Cuando el verano llegó antes de tiempo… y yo también cambié

—¿Otra vez con el aire puesto, mamá? ¡Que no estamos para tirar la casa por la ventana! —gritó Lucía desde el pasillo, con ese tono que mezcla preocupación y hastío. Yo, sentada en el sofá, sentí cómo el sudor me pegaba la camiseta a la espalda. El ventilador giraba perezoso, como si también estuviera harto de este verano adelantado que había convertido Madrid en un horno.

—¿Y qué quieres que haga, hija? ¿Que nos derritamos aquí como polos? —respondí, intentando sonar más firme de lo que me sentía. La verdad es que ni yo misma sabía cómo aguantar otro día así. El telediario no paraba de repetirlo: récords históricos de temperatura, incendios en la sierra, abuelos desmayados en las plazas. Y yo, que siempre había presumido de aguantarlo todo, notaba que algo dentro de mí se estaba resquebrajando.

Mi marido, Paco, entró en la cocina arrastrando los pies. —He llamado a tu madre —dijo—. Dice que en el pueblo están igual o peor. Que ni las persianas bajadas sirven ya para nada. Que los tomates se están asando en las matas.

Me reí por no llorar. Recordé aquellos veranos en Villalba, cuando el calor era excusa para echarse la siesta bajo la parra y las noches olían a jazmín y tierra mojada. Ahora todo era asfalto y ruido, y ni siquiera la sombra de los plátanos del Retiro servía para refrescarse.

—¿Y si nos vamos unos días al norte? —propuso Lucía, mirando el móvil—. En Santander está a veinte grados.
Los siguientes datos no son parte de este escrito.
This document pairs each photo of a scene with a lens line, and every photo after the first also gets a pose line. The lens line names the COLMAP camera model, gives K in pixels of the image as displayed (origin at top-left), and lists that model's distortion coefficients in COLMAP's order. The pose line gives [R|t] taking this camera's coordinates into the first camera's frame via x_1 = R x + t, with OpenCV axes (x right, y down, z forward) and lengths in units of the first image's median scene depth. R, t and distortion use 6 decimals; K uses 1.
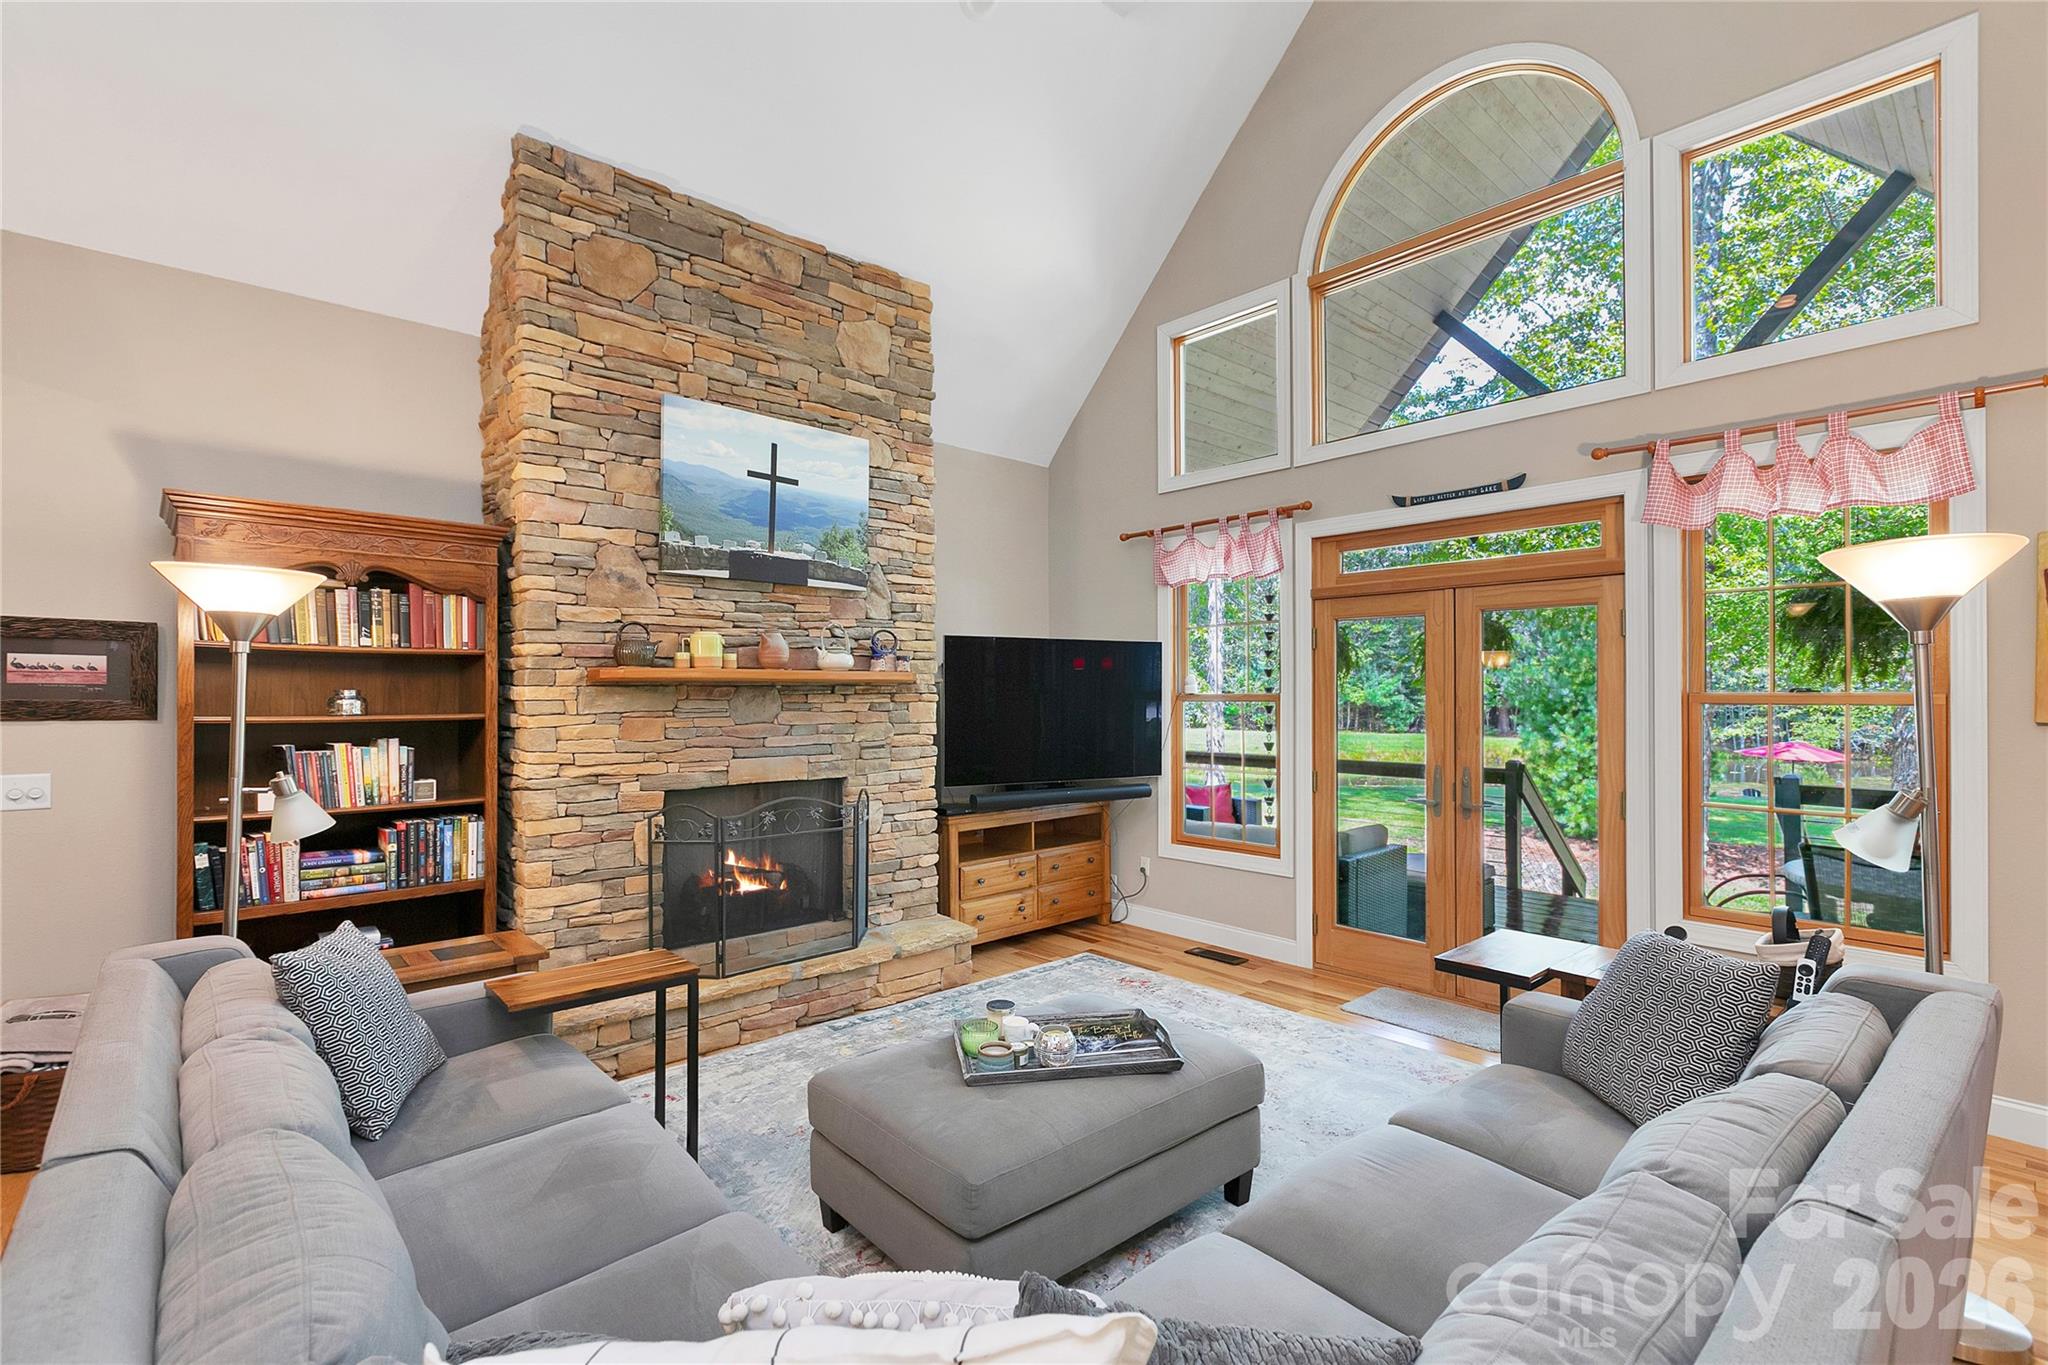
lens RADIAL K [[914.6, 0, 1026.5], [0, 914.6, 692.0], [0, 0, 1]] dist [0.001148, 0.000389]
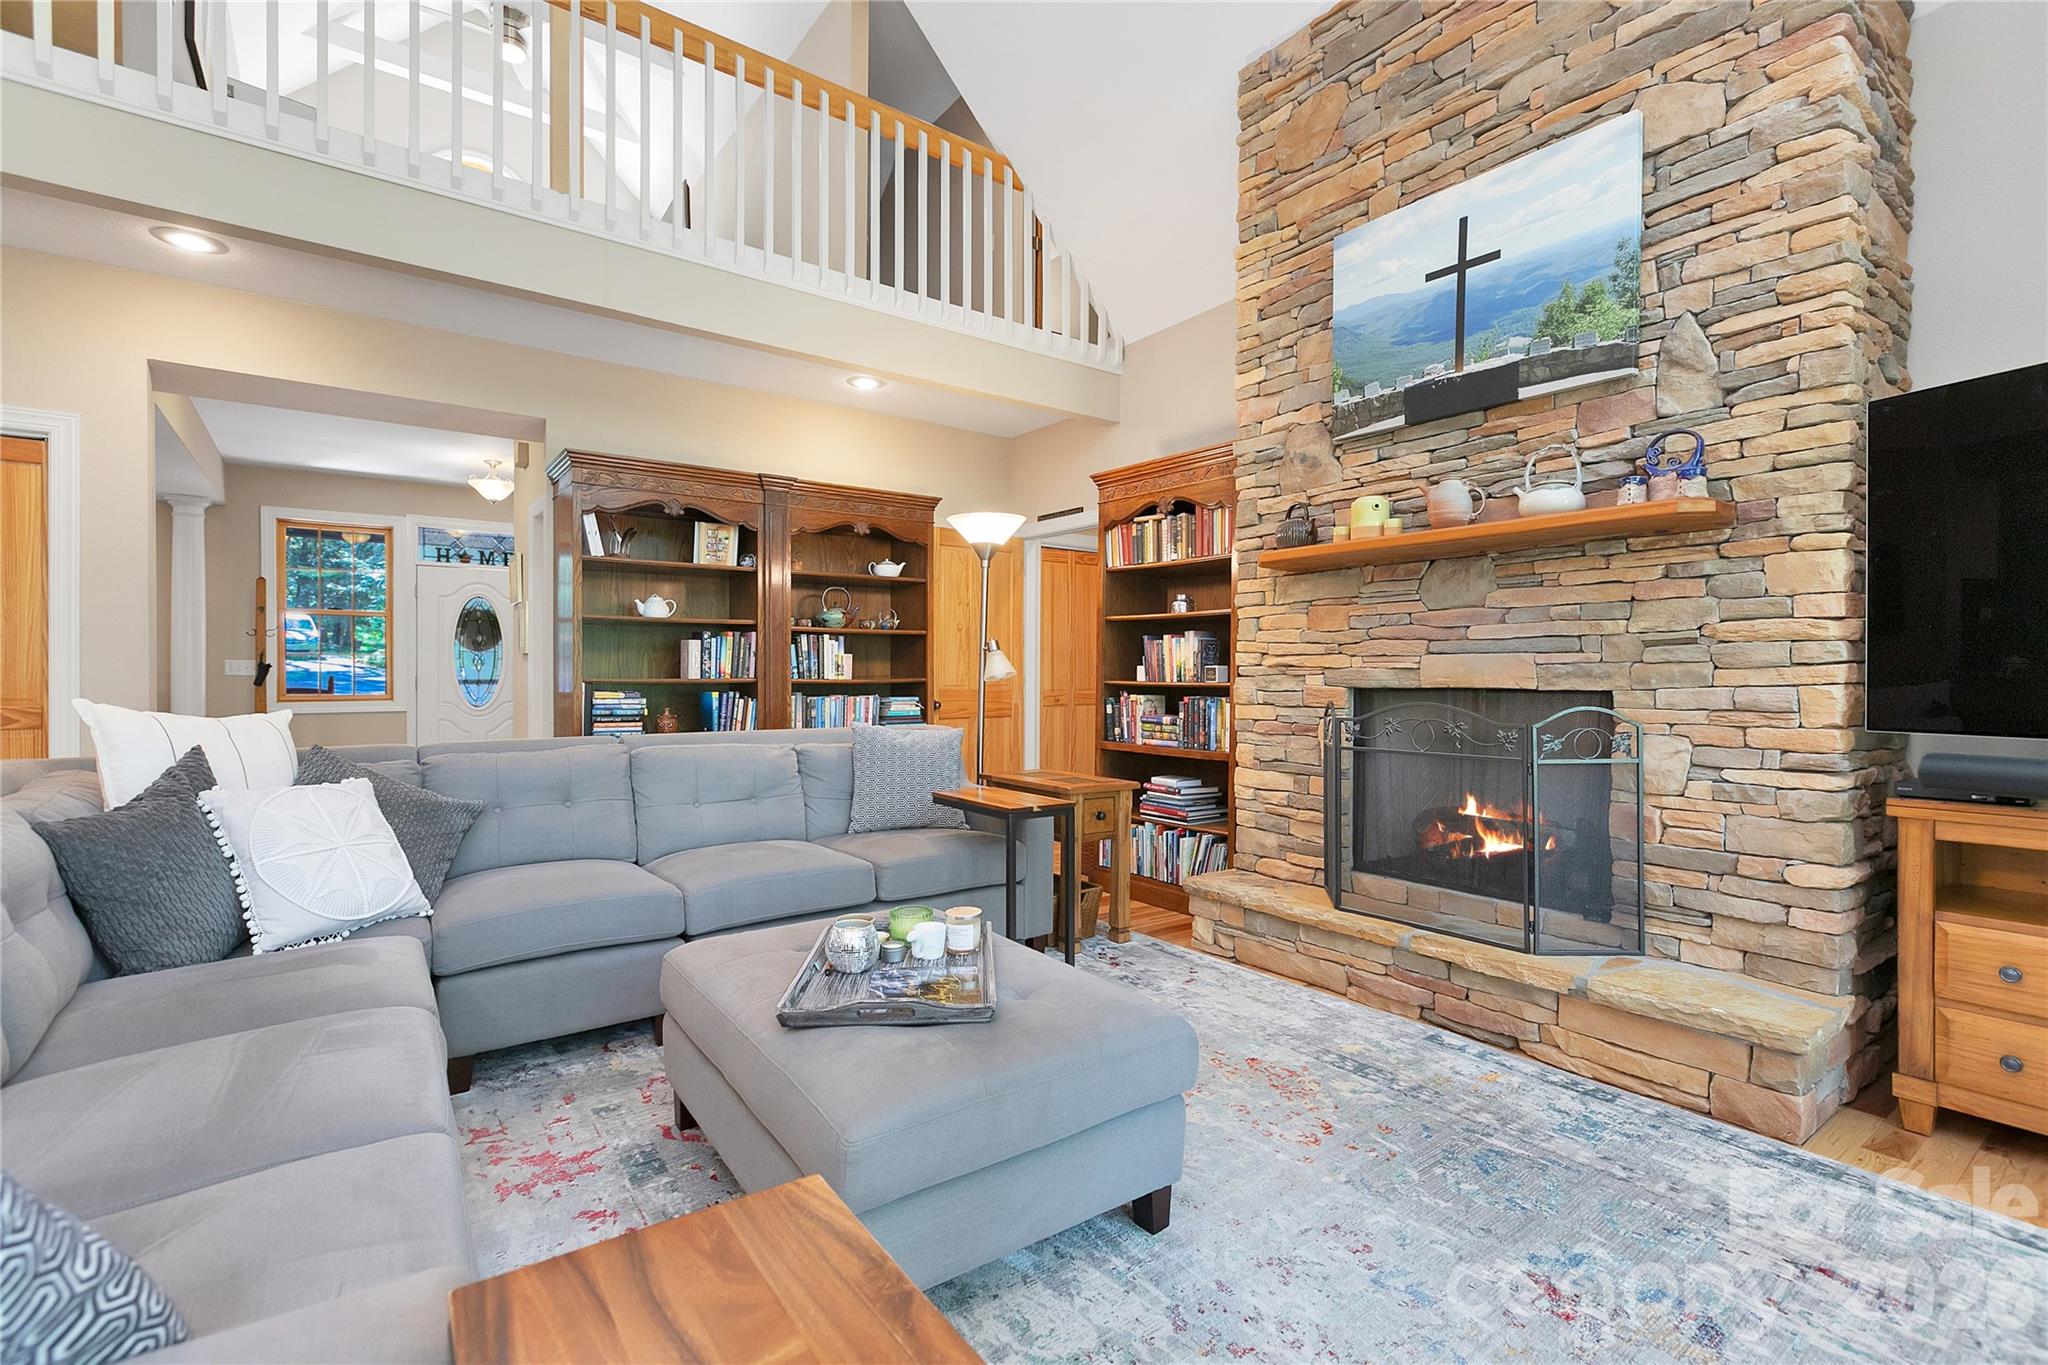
lens RADIAL K [[931.3, 0, 1024.0], [0, 931.3, 682.5], [0, 0, 1]] dist [0.001230, 0.000271]
pose [[-0.104886, 0.012166, -0.994410, 0.508952], [0.000529, 0.999926, 0.012178, 0.088270], [0.994484, 0.000751, -0.104885, 0.751007]]
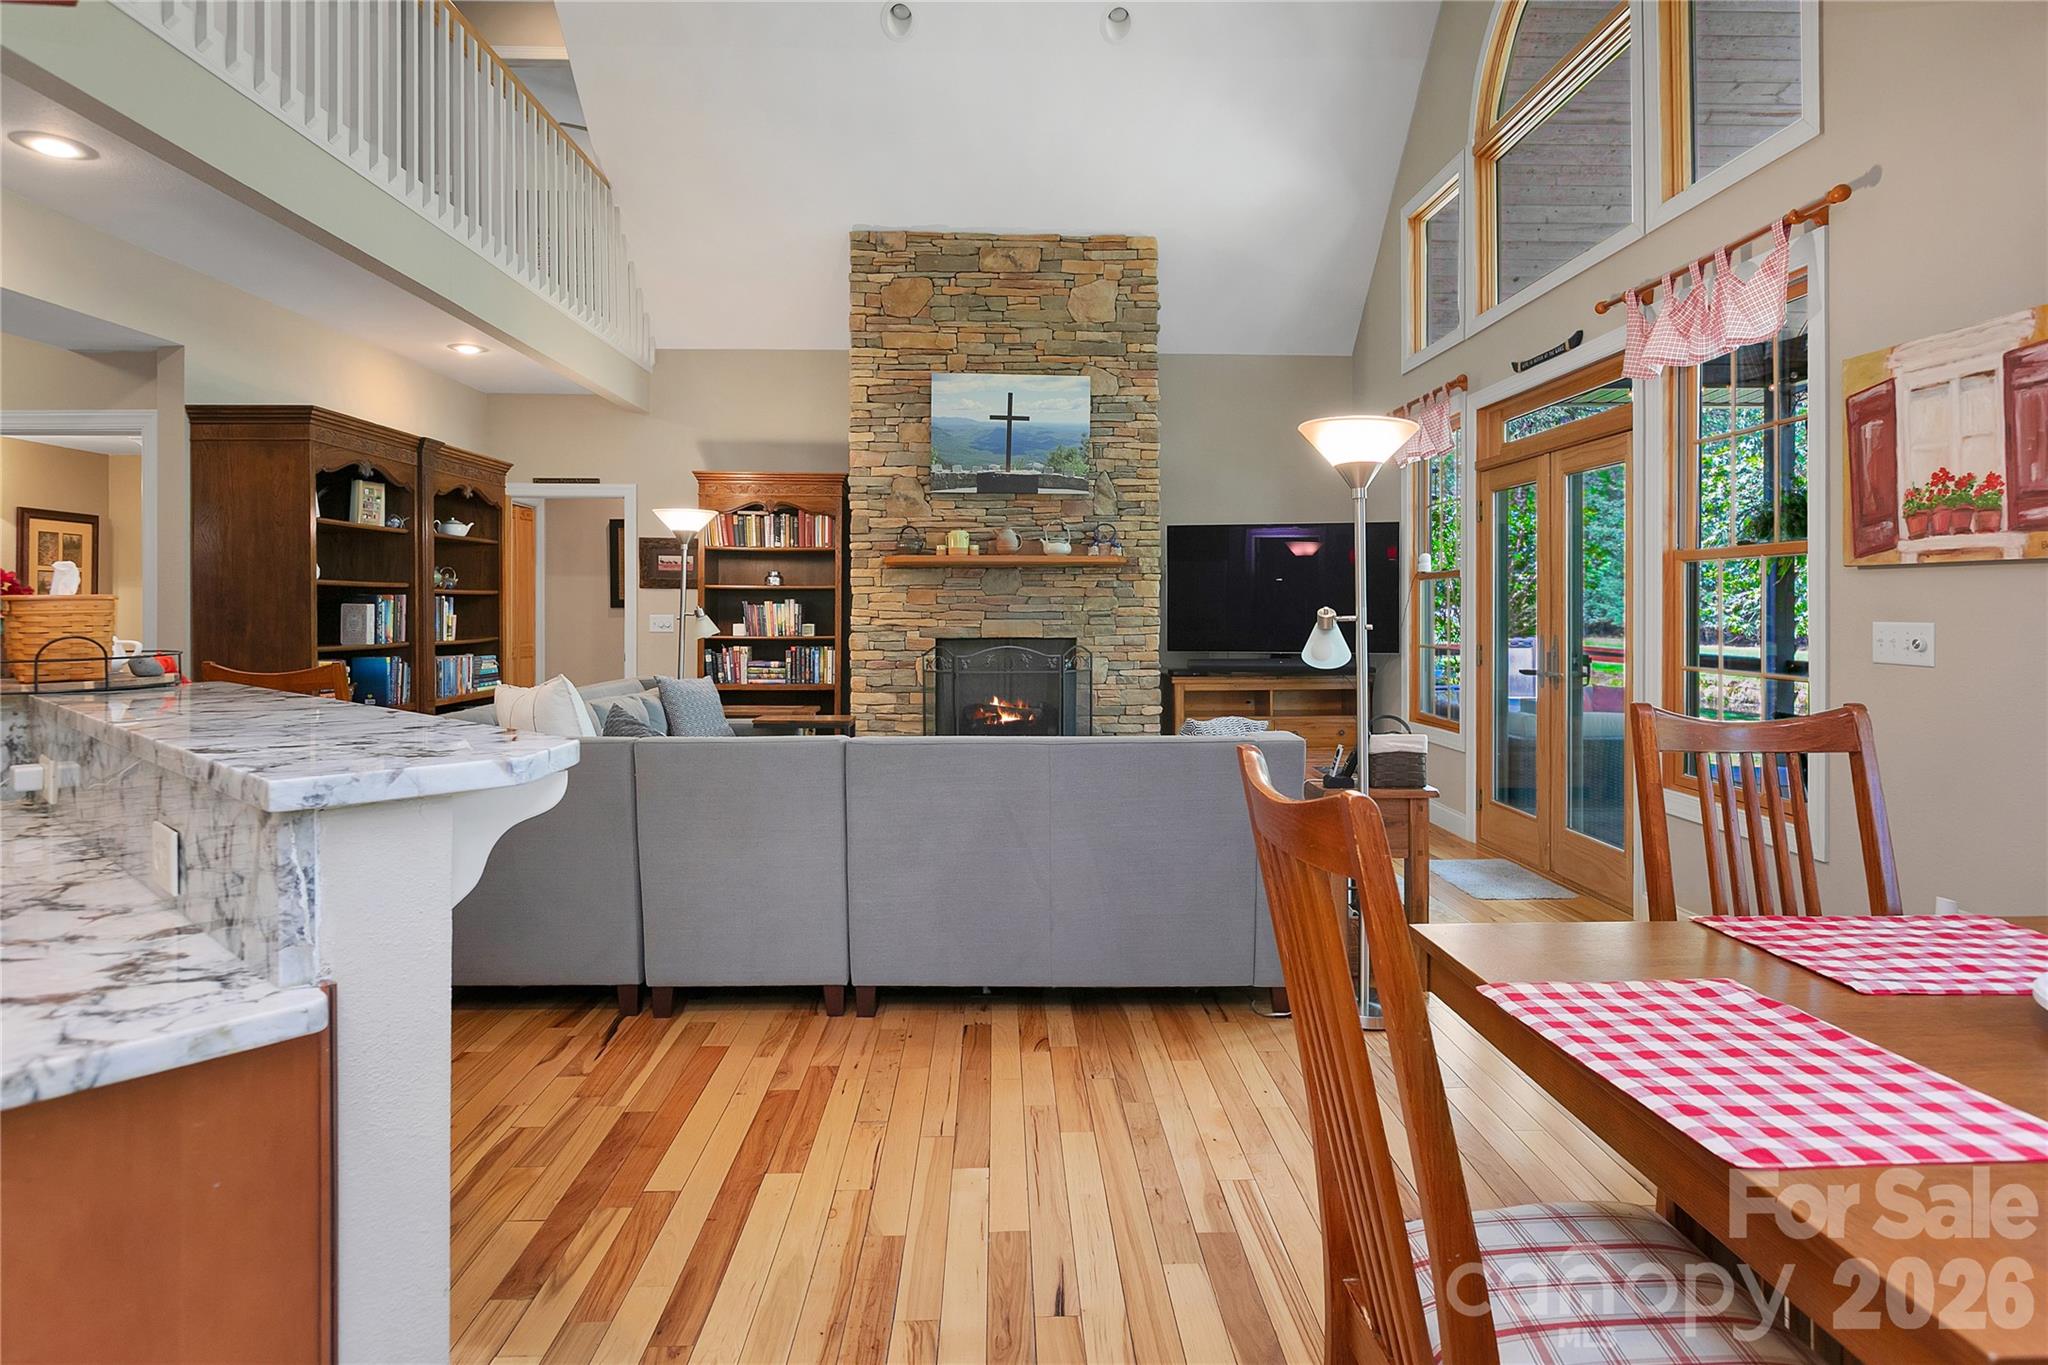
lens RADIAL K [[1108.2, 0, 1039.5], [0, 1108.2, 614.2], [0, 0, 1]] dist [-0.002064, -0.000358]
pose [[0.765750, 0.004447, -0.643123, 0.862388], [-0.000280, 0.999978, 0.006582, 0.054290], [0.643138, -0.004861, 0.765735, -0.267480]]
Paco bufó.—¿Y dejar el trabajo tirado? ¿Y quién cuida de la abuela? Además, ¿tú sabes lo que cuesta un hotel ahora?

La discusión subió de tono. Palabras cruzadas, reproches viejos como el tiempo: que si nunca pensamos en los demás, que si siempre es lo mismo, que si antes las familias se ayudaban más. Sentí ganas de gritarles que pararan, pero me mordí la lengua. No quería ser yo quien rompiera la poca paz que quedaba en casa.

Esa noche no pude dormir. El calor era pegajoso, pero lo peor era el runrún en mi cabeza. Pensé en mi madre, sola en el pueblo; en Lucía, que soñaba con escapar de todo; en Paco, cansado y derrotado. Y pensé en mí misma, en cómo había dejado de mirarme al espejo hace años, demasiado ocupada en sobrevivir un día más.

A la mañana siguiente, mientras preparaba café —el último paquete que quedaba—, miré por la ventana. El cielo estaba blanco, sin una nube. En la calle, los vecinos se saludaban con un gesto cansado. Me pregunté cuándo habíamos dejado de hablar con alegría y empezado a vivir con miedo: miedo al calor, al futuro, a no llegar a fin de mes.

Decidí salir a comprar pan antes de que apretara más el sol. En la panadería, Carmen me miró con compasión.—¿Cómo lo llevas? —preguntó.

—Como todos —respondí—. Tirando.

Ella asintió.—Dicen que esto es solo el principio. Que habrá veranos peores.

Sentí un escalofrío pese al bochorno. ¿De verdad íbamos a acostumbrarnos a esto? ¿A vivir encerrados, a discutir por el aire acondicionado y a soñar con otros lugares?

Al volver a casa, encontré a Lucía llorando en su cuarto.—No puedo más —me dijo—. Quiero irme lejos.

La abracé fuerte. Por primera vez en mucho tiempo sentí que podía llorar también yo. Llorar por todo lo perdido: los veranos del pueblo, las sobremesas largas, la alegría sencilla de antes.

Esa tarde apagué el aire acondicionado y abrí todas las ventanas. Dejé que entrara el ruido de la calle, los gritos de los niños jugando con una manguera, el olor a pan recién hecho. Me senté con Paco y Lucía en la mesa del salón y hablamos sin prisas. Hablamos de lo que nos dolía y de lo que aún podíamos salvar.

No sé si el calor bajará algún día o si aprenderemos a vivir con él. Pero sí sé que algo cambió en mí esa semana: dejé de mirar solo hacia fuera y empecé a mirar hacia dentro.

¿Y vosotros? ¿Habéis sentido alguna vez que el mundo os obliga a cambiar antes de estar preparados? ¿O soy yo la única que se derrite por dentro cuando todo arde afuera?